Work item »
Exactly the lines below from the one with "stained with a" up to and including the one with "of human intraductal" make up the answer, with nothing else added.

Materials provided »
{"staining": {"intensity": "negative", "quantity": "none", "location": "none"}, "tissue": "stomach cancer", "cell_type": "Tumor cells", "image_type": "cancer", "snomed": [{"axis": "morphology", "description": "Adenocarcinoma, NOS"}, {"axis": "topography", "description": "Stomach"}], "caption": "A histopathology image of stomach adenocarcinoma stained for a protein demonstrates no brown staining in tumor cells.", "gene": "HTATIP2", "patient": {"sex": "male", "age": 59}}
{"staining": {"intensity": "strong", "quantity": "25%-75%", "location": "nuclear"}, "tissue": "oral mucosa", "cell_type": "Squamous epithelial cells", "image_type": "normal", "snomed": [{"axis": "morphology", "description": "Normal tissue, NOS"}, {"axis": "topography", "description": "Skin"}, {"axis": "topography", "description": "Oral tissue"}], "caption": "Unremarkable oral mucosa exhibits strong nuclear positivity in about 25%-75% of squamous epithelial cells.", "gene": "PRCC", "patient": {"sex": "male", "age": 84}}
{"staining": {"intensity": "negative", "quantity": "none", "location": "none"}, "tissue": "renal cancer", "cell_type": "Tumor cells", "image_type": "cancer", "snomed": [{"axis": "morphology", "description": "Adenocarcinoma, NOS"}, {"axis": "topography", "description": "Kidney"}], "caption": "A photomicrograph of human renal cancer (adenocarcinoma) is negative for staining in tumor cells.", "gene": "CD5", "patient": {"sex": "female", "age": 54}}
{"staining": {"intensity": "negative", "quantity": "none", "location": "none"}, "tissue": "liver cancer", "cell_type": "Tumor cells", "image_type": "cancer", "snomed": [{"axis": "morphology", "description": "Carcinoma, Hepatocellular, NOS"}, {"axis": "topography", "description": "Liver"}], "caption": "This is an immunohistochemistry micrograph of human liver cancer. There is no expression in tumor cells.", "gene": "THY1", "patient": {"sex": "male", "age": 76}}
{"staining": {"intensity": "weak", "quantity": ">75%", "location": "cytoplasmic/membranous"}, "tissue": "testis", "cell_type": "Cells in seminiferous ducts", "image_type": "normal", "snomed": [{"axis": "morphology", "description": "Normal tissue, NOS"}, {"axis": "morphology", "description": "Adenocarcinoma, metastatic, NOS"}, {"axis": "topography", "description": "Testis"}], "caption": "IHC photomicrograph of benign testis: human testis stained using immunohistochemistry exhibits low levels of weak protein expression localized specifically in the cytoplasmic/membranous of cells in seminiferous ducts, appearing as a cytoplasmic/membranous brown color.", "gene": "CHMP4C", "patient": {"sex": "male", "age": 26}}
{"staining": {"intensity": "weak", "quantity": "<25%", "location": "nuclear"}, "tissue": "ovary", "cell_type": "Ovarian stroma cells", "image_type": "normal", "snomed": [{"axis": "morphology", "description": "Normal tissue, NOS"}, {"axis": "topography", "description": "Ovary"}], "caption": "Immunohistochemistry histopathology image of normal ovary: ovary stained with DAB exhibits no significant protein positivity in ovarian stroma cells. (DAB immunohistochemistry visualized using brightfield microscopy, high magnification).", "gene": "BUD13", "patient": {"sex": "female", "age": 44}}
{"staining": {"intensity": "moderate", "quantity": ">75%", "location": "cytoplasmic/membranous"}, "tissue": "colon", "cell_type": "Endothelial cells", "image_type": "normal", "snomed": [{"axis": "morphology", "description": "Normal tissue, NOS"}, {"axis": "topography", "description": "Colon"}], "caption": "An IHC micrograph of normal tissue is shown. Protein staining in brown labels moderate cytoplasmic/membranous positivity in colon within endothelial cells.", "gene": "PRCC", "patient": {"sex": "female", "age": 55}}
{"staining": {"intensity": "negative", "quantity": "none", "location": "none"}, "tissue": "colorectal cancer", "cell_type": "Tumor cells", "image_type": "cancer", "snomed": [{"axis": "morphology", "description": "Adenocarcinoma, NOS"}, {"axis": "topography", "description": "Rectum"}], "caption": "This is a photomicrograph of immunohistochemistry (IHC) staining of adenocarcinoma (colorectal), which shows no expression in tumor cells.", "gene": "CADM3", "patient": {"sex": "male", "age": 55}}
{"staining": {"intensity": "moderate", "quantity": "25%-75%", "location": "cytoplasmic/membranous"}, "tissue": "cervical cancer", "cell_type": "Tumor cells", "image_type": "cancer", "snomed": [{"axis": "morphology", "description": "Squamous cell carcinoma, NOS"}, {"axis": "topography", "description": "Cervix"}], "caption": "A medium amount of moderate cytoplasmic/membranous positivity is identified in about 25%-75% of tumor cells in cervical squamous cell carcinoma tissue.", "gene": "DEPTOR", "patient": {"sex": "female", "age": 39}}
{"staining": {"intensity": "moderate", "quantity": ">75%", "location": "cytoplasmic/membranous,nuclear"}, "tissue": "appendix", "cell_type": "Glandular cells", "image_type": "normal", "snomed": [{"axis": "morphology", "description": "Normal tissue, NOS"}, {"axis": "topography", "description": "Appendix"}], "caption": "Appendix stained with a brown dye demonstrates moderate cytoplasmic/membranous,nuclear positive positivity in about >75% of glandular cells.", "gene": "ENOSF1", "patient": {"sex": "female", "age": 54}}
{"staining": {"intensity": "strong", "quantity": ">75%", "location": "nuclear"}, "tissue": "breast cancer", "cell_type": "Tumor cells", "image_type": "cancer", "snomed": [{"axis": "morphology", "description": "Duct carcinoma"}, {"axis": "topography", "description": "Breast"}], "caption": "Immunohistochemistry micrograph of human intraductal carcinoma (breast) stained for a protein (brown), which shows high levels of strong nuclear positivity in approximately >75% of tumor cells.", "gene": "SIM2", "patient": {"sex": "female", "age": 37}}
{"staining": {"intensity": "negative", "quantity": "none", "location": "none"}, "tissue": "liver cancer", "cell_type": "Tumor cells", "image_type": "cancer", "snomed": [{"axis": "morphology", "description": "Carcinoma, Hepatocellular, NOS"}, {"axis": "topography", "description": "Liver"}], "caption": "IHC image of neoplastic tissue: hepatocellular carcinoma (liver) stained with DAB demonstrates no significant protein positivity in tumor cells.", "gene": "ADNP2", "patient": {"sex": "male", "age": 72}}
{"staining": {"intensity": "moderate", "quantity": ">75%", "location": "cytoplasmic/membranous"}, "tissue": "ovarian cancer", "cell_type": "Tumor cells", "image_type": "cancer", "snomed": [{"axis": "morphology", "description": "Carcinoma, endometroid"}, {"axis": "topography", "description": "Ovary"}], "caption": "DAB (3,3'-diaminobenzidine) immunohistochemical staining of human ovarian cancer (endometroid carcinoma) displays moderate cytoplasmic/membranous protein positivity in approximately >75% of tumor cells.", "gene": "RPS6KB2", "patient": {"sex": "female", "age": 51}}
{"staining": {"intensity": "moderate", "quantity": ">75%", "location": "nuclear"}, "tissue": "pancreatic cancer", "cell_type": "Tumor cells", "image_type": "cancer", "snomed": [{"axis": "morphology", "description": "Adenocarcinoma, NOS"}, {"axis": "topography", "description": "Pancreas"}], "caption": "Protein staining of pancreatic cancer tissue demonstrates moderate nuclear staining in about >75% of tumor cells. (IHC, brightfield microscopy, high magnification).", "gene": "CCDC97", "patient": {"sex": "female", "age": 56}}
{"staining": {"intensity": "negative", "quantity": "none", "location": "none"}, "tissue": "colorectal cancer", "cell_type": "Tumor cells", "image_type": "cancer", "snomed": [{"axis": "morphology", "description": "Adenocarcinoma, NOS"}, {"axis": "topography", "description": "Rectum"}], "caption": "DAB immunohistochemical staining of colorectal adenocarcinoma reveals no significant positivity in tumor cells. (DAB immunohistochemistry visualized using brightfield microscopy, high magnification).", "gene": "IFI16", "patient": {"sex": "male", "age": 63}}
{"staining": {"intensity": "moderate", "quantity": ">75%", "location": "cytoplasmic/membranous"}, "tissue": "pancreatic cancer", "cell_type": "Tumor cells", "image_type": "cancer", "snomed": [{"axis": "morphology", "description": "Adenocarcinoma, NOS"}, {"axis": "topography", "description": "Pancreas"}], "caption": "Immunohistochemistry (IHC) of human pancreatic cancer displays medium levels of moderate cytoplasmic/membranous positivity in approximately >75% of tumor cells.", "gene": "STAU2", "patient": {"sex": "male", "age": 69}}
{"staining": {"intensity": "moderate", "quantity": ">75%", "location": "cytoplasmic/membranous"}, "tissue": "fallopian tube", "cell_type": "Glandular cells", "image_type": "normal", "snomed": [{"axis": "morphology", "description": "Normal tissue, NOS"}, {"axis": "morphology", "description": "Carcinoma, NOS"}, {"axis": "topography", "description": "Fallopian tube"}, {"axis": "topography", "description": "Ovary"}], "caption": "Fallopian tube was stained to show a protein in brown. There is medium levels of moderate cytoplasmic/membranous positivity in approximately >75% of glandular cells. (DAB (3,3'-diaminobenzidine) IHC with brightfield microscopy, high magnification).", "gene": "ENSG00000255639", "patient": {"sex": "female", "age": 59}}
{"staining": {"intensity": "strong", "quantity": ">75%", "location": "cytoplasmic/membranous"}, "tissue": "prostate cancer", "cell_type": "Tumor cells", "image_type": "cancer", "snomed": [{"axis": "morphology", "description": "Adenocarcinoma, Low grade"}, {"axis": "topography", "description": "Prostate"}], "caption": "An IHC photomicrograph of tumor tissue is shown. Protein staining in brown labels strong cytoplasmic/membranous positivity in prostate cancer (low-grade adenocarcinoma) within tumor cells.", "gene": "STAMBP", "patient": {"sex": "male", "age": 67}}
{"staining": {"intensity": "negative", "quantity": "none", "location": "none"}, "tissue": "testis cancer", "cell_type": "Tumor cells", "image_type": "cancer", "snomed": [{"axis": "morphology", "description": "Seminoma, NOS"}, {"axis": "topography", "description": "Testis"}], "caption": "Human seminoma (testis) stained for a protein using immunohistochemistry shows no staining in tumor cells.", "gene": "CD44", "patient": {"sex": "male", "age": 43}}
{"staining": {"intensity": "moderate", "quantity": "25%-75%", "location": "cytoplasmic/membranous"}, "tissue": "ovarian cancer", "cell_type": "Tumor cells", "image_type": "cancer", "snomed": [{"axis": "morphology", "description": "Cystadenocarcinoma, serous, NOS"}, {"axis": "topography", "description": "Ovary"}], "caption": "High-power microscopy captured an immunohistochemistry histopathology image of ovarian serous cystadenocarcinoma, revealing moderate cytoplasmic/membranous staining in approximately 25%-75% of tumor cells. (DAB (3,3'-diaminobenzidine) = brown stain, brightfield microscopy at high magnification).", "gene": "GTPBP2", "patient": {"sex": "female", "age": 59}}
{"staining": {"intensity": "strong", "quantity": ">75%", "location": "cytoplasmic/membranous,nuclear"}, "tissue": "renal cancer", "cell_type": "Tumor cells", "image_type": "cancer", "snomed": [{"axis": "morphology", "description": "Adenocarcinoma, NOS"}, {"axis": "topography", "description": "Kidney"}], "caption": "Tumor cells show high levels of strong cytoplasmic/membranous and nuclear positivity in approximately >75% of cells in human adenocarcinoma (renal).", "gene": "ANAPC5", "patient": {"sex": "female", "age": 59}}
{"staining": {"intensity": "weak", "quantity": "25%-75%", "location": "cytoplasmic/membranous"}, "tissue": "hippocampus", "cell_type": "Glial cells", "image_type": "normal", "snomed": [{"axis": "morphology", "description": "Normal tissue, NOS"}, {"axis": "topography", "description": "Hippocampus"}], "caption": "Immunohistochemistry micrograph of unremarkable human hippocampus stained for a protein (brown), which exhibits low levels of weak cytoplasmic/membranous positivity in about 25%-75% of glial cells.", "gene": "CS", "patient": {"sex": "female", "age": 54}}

Reply »
{"staining": {"intensity": "moderate", "quantity": ">75%", "location": "cytoplasmic/membranous,nuclear"}, "tissue": "appendix", "cell_type": "Glandular cells", "image_type": "normal", "snomed": [{"axis": "morphology", "description": "Normal tissue, NOS"}, {"axis": "topography", "description": "Appendix"}], "caption": "Appendix stained with a brown dye demonstrates moderate cytoplasmic/membranous,nuclear positive positivity in about >75% of glandular cells.", "gene": "ENOSF1", "patient": {"sex": "female", "age": 54}}
{"staining": {"intensity": "strong", "quantity": ">75%", "location": "nuclear"}, "tissue": "breast cancer", "cell_type": "Tumor cells", "image_type": "cancer", "snomed": [{"axis": "morphology", "description": "Duct carcinoma"}, {"axis": "topography", "description": "Breast"}], "caption": "Immunohistochemistry micrograph of human intraductal carcinoma (breast) stained for a protein (brown), which shows high levels of strong nuclear positivity in approximately >75% of tumor cells.", "gene": "SIM2", "patient": {"sex": "female", "age": 37}}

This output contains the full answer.